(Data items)
★ ★ ★ ★ ★

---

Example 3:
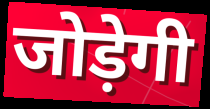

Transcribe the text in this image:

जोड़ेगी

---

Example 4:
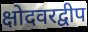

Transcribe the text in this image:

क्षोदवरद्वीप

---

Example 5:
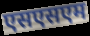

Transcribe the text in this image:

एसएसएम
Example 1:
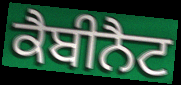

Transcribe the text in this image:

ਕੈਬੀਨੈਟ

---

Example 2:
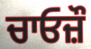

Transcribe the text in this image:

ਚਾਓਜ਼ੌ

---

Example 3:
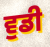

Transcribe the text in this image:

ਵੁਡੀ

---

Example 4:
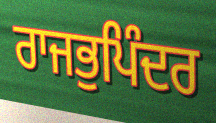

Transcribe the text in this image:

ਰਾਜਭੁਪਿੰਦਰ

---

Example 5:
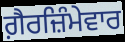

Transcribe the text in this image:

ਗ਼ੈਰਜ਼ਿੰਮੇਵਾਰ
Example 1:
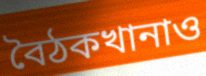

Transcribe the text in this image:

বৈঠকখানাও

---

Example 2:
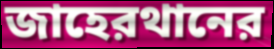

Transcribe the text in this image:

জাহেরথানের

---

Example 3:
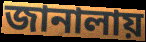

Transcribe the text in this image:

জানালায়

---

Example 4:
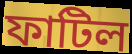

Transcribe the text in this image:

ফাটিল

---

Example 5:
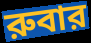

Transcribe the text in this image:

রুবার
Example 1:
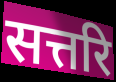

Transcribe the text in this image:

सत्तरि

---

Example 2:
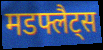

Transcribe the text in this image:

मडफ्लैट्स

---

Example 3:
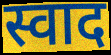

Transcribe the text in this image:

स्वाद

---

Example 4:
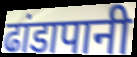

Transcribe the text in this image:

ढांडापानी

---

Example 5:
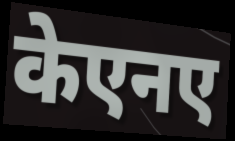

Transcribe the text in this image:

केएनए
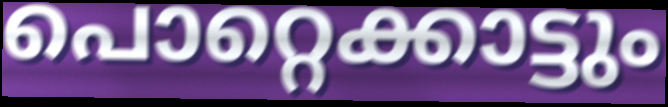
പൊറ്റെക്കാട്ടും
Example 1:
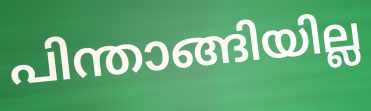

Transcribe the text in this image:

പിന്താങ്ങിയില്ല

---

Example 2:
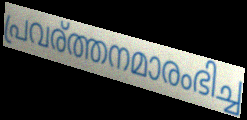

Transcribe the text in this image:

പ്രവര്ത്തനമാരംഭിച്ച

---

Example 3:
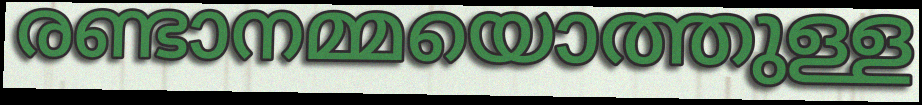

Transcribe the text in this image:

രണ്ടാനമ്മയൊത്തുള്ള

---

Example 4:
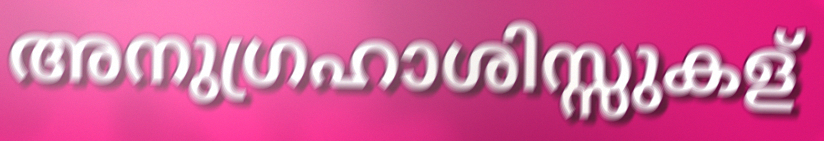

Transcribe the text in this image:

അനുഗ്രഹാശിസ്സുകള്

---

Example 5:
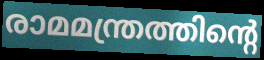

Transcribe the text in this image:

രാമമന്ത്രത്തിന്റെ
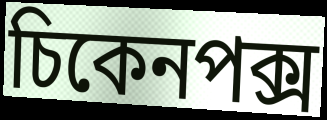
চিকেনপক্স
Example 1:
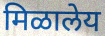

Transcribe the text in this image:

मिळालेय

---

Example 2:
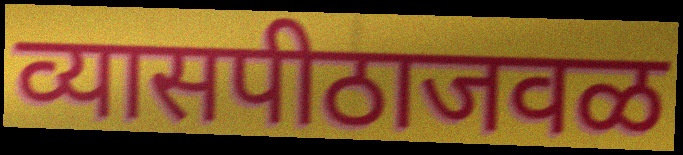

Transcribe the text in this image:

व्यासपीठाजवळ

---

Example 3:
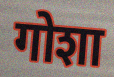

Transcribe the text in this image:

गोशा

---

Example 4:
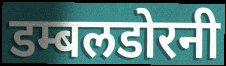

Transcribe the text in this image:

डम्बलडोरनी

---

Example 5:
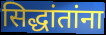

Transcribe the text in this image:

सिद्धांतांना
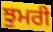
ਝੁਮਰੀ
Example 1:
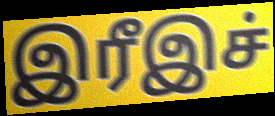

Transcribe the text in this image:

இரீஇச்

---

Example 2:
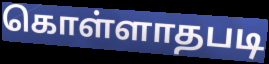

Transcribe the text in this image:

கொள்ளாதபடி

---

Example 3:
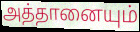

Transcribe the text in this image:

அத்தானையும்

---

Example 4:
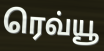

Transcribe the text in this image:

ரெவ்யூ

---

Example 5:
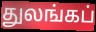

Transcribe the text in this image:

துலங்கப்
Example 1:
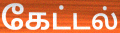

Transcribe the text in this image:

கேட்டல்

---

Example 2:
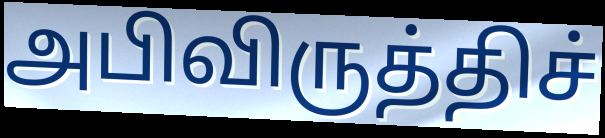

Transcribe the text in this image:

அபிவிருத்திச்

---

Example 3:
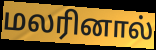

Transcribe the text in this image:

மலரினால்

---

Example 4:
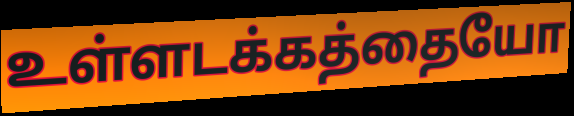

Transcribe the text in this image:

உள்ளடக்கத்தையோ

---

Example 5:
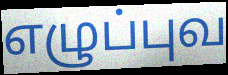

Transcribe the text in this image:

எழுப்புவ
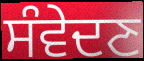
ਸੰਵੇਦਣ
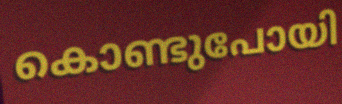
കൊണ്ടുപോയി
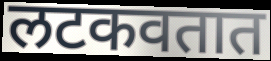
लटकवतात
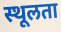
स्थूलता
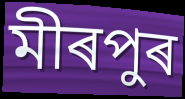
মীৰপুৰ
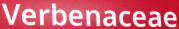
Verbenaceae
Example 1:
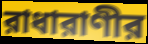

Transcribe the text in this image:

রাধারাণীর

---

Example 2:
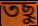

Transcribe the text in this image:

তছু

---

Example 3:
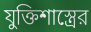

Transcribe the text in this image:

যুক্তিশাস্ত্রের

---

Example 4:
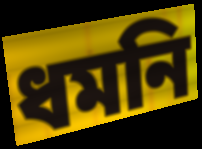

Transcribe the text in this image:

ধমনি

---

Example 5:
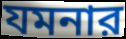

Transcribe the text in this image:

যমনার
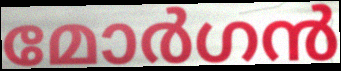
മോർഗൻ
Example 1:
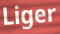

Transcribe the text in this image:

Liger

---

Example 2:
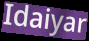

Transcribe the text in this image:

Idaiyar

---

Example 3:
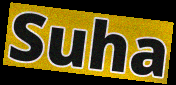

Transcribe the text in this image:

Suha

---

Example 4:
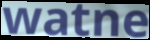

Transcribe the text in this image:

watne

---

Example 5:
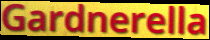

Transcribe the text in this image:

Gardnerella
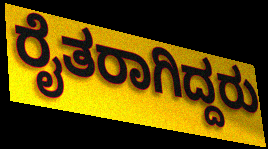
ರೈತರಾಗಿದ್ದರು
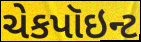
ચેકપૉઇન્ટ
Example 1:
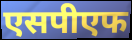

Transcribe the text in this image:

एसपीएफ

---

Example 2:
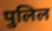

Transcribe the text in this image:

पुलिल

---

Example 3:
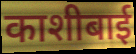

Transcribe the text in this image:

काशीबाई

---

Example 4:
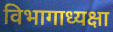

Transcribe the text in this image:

★ ★ ★ ★ ★

* WORK TO BE COMPLETED:
Reproduce all of the data items above line for line, omitting the pictures.

* RESPONSE:
---

Example 3:

Transcribe the text in this image:

जोड़ेगी

---

Example 4:

Transcribe the text in this image:

क्षोदवरद्वीप

---

Example 5:

Transcribe the text in this image:

एसएसएम
Example 1:

Transcribe the text in this image:

ਕੈਬੀਨੈਟ

---

Example 2:

Transcribe the text in this image:

ਚਾਓਜ਼ੌ

---

Example 3:

Transcribe the text in this image:

ਵੁਡੀ

---

Example 4:

Transcribe the text in this image:

ਰਾਜਭੁਪਿੰਦਰ

---

Example 5:

Transcribe the text in this image:

ਗ਼ੈਰਜ਼ਿੰਮੇਵਾਰ
Example 1:

Transcribe the text in this image:

বৈঠকখানাও

---

Example 2:

Transcribe the text in this image:

জাহেরথানের

---

Example 3:

Transcribe the text in this image:

জানালায়

---

Example 4:

Transcribe the text in this image:

ফাটিল

---

Example 5:

Transcribe the text in this image:

রুবার
Example 1:

Transcribe the text in this image:

सत्तरि

---

Example 2:

Transcribe the text in this image:

मडफ्लैट्स

---

Example 3:

Transcribe the text in this image:

स्वाद

---

Example 4:

Transcribe the text in this image:

ढांडापानी

---

Example 5:

Transcribe the text in this image:

केएनए
പൊറ്റെക്കാട്ടും
Example 1:

Transcribe the text in this image:

പിന്താങ്ങിയില്ല

---

Example 2:

Transcribe the text in this image:

പ്രവര്ത്തനമാരംഭിച്ച

---

Example 3:

Transcribe the text in this image:

രണ്ടാനമ്മയൊത്തുള്ള

---

Example 4:

Transcribe the text in this image:

അനുഗ്രഹാശിസ്സുകള്

---

Example 5:

Transcribe the text in this image:

രാമമന്ത്രത്തിന്റെ
চিকেনপক্স
Example 1:

Transcribe the text in this image:

मिळालेय

---

Example 2:

Transcribe the text in this image:

व्यासपीठाजवळ

---

Example 3:

Transcribe the text in this image:

गोशा

---

Example 4:

Transcribe the text in this image:

डम्बलडोरनी

---

Example 5:

Transcribe the text in this image:

सिद्धांतांना
ਝੁਮਰੀ
Example 1:

Transcribe the text in this image:

இரீஇச்

---

Example 2:

Transcribe the text in this image:

கொள்ளாதபடி

---

Example 3:

Transcribe the text in this image:

அத்தானையும்

---

Example 4:

Transcribe the text in this image:

ரெவ்யூ

---

Example 5:

Transcribe the text in this image:

துலங்கப்
Example 1:

Transcribe the text in this image:

கேட்டல்

---

Example 2:

Transcribe the text in this image:

அபிவிருத்திச்

---

Example 3:

Transcribe the text in this image:

மலரினால்

---

Example 4:

Transcribe the text in this image:

உள்ளடக்கத்தையோ

---

Example 5:

Transcribe the text in this image:

எழுப்புவ
ਸੰਵੇਦਣ
കൊണ്ടുപോയി
लटकवतात
स्थूलता
মীৰপুৰ
Verbenaceae
Example 1:

Transcribe the text in this image:

রাধারাণীর

---

Example 2:

Transcribe the text in this image:

তছু

---

Example 3:

Transcribe the text in this image:

যুক্তিশাস্ত্রের

---

Example 4:

Transcribe the text in this image:

ধমনি

---

Example 5:

Transcribe the text in this image:

যমনার
മോർഗൻ
Example 1:

Transcribe the text in this image:

Liger

---

Example 2:

Transcribe the text in this image:

Idaiyar

---

Example 3:

Transcribe the text in this image:

Suha

---

Example 4:

Transcribe the text in this image:

watne

---

Example 5:

Transcribe the text in this image:

Gardnerella
ರೈತರಾಗಿದ್ದರು
ચેકપૉઇન્ટ
Example 1:

Transcribe the text in this image:

एसपीएफ

---

Example 2:

Transcribe the text in this image:

पुलिल

---

Example 3:

Transcribe the text in this image:

काशीबाई

---

Example 4:

Transcribe the text in this image:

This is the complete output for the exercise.